Лили остается только кивнуть. Почему она снова думает про маму? И про Хэла? Она ведь на своем месте и должна быть доброй и милой… Но тут в соседней комнате выключают музыку, мамы одна за другой забирают детей, те начинают капризничать и хулиганить. За окнами стемнело. Кайла окликает ее:
– Придешь на следующей неделе? В то же время.
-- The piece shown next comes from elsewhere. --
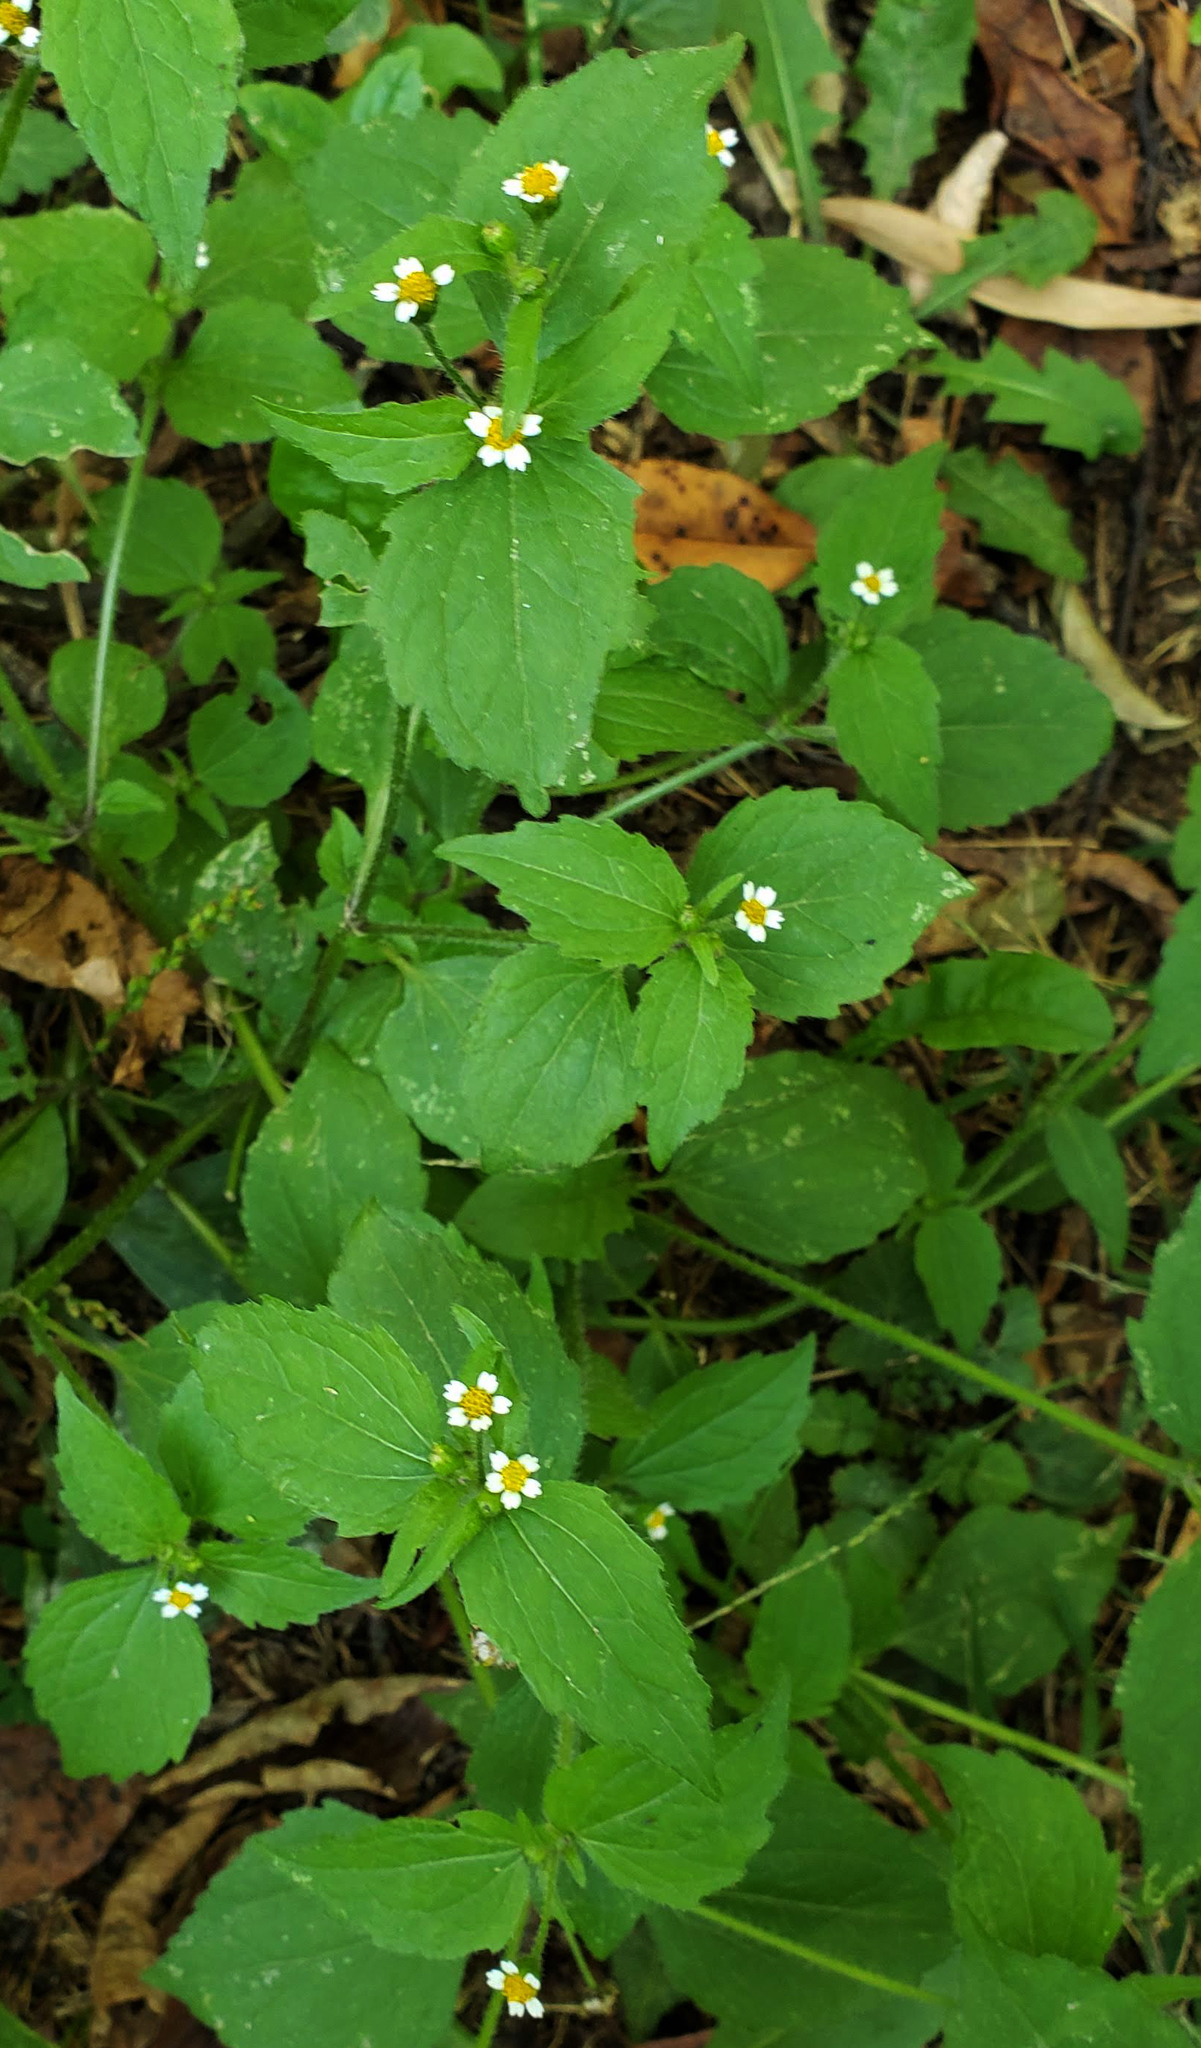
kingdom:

Лили достает телефон, чтобы проверить, нет ли планов, но Кайла уже отвлеклась и отвернулась, доставая куртки. Лили кладет телефон обратно в сумку и вскоре уже ковыляет с девочками по лестнице, вместе с остальными, и выходит на улицу. Настроение приподнятое, все прощаются и расходятся по домам. Лили старательно отгоняет подступающую грусть, которая словно плещется у ног, и показывает дочкам, какие красивые смоковницы в свете фонарей. Однако девочки поглощены предстоящими событиями – когда им сошьют платья, можно ли дома посмотреть мультики или только книжку почитать, а если книжку, то обязательно про Эсфирь! Лили вяло пытается заинтересовать их «Принцессой в бумажном пакете» или своей любимой книжкой про быка Фердинанда (как смело он принимает свою непохожесть на других быков!), но сдается, говорит: «Ладно, хорошо» – и остаток пути слушает, как болтают девочки, думает об Адаме, об ужине и о том, какое белье надеть.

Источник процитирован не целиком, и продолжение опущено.